▶ _PROBLEM TO WORK ON_:
Starting with the line that has "gry mają trafiać nowe samochody, lokacje o" and finishing with the line that has "Valutazione e recensioni", set down each line below exactly. Pictures are not copied.
[ENTRIES SHOWN — start]
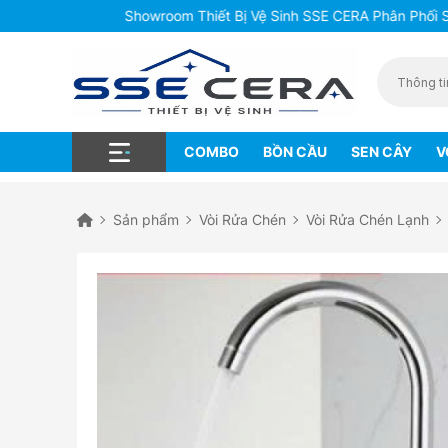
Showroom Thiết Bị Vệ Sinh SSE CERA Phân Phối Sỉ, Bán 
COMBO
BỒN CẦU
SEN CÂY
V
Sản phẩm
Vòi Rửa Chén
Vòi Rửa Chén Lạnh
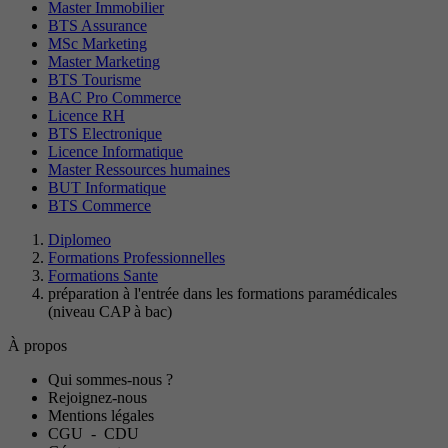
Master Immobilier
BTS Assurance
MSc Marketing
Master Marketing
BTS Tourisme
BAC Pro Commerce
Licence RH
BTS Electronique
Licence Informatique
Master Ressources humaines
BUT Informatique
BTS Commerce
Diplomeo
Formations Professionnelles
Formations Sante
préparation à l'entrée dans les formations paramédicales
(niveau CAP à bac)
À propos
Qui sommes-nous ?
Rejoignez-nous
Mentions légales
CGU
-
CDU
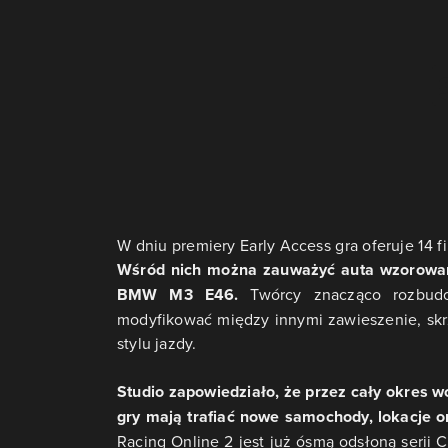
W dniu premiery Early Access gra oferuje 1
Wśród nich można zauważyć auta wzorowan
BMW M3 E46.
Twórcy znacząco rozbudo
modyfikować między innymi zawieszenie, sk
stylu jazdy.
Studio zapowiedziało, że przez cały okres 
gry mają trafiać nowe samochody, lokacje o
Racing Online 2 jest już ósmą odsłoną serii 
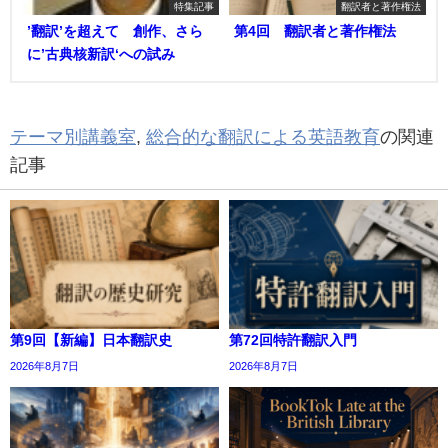
特集記事
翻訳者と著作権法
’翻訳’を超えて 創作、さら
第4回 翻訳者と著作権法
に’古典核新訳‘への試み
テーマ別講義室
,
総合的な翻訳による英語教育
の関連
記事
第9回【新編】日本翻訳史
第72回特許翻訳入門
2026年8月7日
2026年8月7日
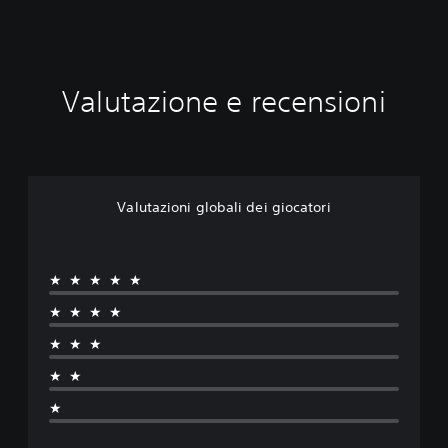
Valutazione e recensioni
Valutazioni globali dei giocatori
★★★★★
★★★★
★★★
★★
★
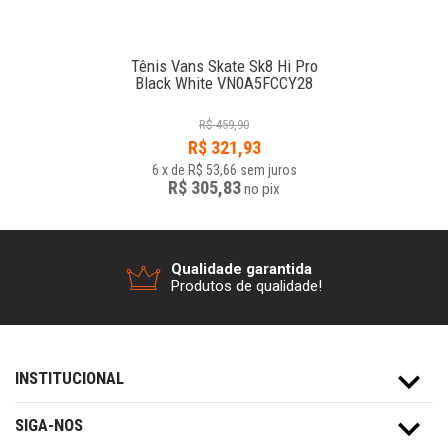
Tênis Vans Skate Sk8 Hi Pro
Black White VN0A5FCCY28
R$
459,90
R$
321,93
6
x
de
R$ 53,66
sem juros
R$ 305,83
no
pix
Qualidade garantida
Produtos de qualidade!
INSTITUCIONAL
SIGA-NOS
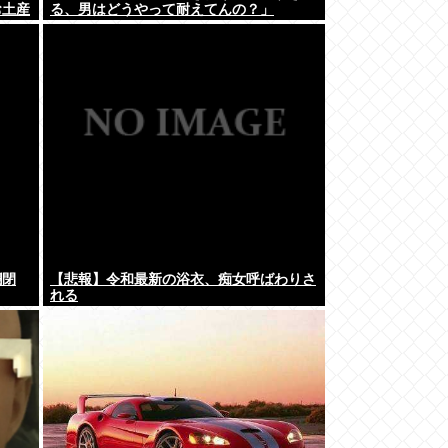
お土産
る、男はどうやって耐えてんの？」
欄閉
【悲報】令和最新の浴衣、痴女呼ばわりさ
れる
[ENTRIES SHOWN — finish]
▶ _TASK RESULT_:
gry mają trafiać nowe samochody, lokacje o
Racing Online 2 jest już ósmą odsłoną serii 
特集記事
翻訳者と著作権法
’翻訳’を超えて 創作、さら
第4回 翻訳者と著作権法
に’古典核新訳‘への試み
テーマ別講義室
,
総合的な翻訳による英語教育
の関連
記事
第9回【新編】日本翻訳史
第72回特許翻訳入門
2026年8月7日
2026年8月7日
Valutazione e recensioni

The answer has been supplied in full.